Article on Amitav Ghosh, “The Hungry Tide”

Just published in THE ATLANTIC LITERARY REVIEW (New Delhi), 6 1-2, Jan-Mar/Apr-Jun 2005, pp. 86-107, is my essay:
Full text is at:  Here is an edited version of the beginning.
The Hungry Tide (2004) is the fifth novel and sixth substantial book by Amitav Ghosh. Born in Calcutta/Kolkata in 1956 and now resident in New York, Ghosh is by now established as one of the best-regarded of the “post-Rushdie” generation of expatriate Indians writing in English. If his first three novels revealed a writer experimenting with a diversity of forms and genres (magic realism and picaresque in The Circle of Reason (1986), impressionistic family history in The Shadow Lines (1988), and, in The Calcutta Chromosome (1996), a mélange of detection and science fiction), The Glass Palace (2000) marked an embrace of mainstream realism of an almost nineteenth-century type, manifested in the genre of the historical novel. Ghosh’s fiction has thus far exhibited a remarkable geographical spread, taking in, for The Circle of Reason, India, the Gulf region and Algeria; for The Shadow Lines, India, Bangladesh and the UK; for The Calcutta Chromosome, India and the US; and for The Glass Palace, Burma, India and Malaya. Generically, The Hungry Tide continues in the realist mode of The Glass Palace, this time with a contemporary setting plus historical flashbacks; geographically, its scope is more limited than that of Ghosh’s other novels, as it homes in on the human and natural ecosystems of a small and highly particular area of India, though also taking account of the wider world through characters hailing from Delhi and the US.

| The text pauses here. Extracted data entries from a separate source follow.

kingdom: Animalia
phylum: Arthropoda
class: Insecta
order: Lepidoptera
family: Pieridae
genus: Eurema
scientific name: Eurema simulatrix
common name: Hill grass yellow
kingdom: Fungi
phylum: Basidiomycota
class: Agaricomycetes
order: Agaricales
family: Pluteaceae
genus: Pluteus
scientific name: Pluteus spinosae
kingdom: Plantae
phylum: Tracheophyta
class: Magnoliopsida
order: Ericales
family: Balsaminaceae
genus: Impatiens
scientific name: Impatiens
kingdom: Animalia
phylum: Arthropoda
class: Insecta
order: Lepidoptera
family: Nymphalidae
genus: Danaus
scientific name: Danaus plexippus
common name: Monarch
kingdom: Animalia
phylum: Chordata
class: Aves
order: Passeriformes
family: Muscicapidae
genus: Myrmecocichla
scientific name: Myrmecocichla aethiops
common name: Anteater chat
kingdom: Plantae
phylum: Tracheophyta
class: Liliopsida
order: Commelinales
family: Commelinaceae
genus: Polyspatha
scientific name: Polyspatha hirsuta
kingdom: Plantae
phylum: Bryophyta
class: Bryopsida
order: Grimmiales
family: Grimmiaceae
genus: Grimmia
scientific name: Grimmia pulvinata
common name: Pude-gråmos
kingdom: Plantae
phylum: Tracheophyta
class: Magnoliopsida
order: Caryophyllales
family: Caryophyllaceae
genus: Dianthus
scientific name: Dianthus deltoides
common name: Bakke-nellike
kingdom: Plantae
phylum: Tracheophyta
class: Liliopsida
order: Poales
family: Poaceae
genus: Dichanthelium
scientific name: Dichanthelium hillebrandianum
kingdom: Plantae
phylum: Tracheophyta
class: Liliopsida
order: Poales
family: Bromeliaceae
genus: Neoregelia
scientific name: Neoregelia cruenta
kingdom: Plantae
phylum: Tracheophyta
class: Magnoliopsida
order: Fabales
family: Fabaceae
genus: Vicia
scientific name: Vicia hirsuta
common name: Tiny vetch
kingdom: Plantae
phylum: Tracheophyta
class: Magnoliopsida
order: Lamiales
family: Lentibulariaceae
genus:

Ghosh’s narrative, rather than encompassing vast swathes of South and South-East Asia, here prefers, then, to focus a magnifying lens on what might be called a micro-culture within the region – namely, the Sundarbans or “tide country,” the islets of the Ganges delta that lie south of Kolkata and just east of the West Bengal/Bangladesh frontier. The story centres on two visitors to the Sundarban community, Kanai Dutt and Piyali Roy (Piya), and their interaction with that community and with each other. Kanai, a Delhi businessman in his forties, is a semi-outsider, paying a rare visit to his aunt Nilima, an NGO activist who runs a hospital on one of the islands; Piya, an Indo-American scientist from Seattle in her twenties, irrupts into the Sundarban world as – despite her Bengali origins – less a diasporic Indian than an outsider pure and simple, “the American.” Kanai is there to pick up and read a journal left him by his late uncle Nirmal, an idealistic, Marxist intellectual in the Bengali tradition, whose contents will oblige him to delve deep into his family history; Piya’s journey to the tide country is part of her ongoing research on dolphins. Piya knows no Bengali: her ignorance of her own language heritage induces her to take Kanai on board as interpreter between her and Fokir, the illiterate fisherman and protégé of Kanai’s aunt who serves as her guide. Ghosh’s novel takes as its task the exploration of a vast field of human communication, testing both its possibilities and its limits as the characters seek to cross multiple barriers – the barriers of language, religion and social class, those between human beings and nature, between traditional and cosmopolitan India, between urban and rural, between India and the wider world.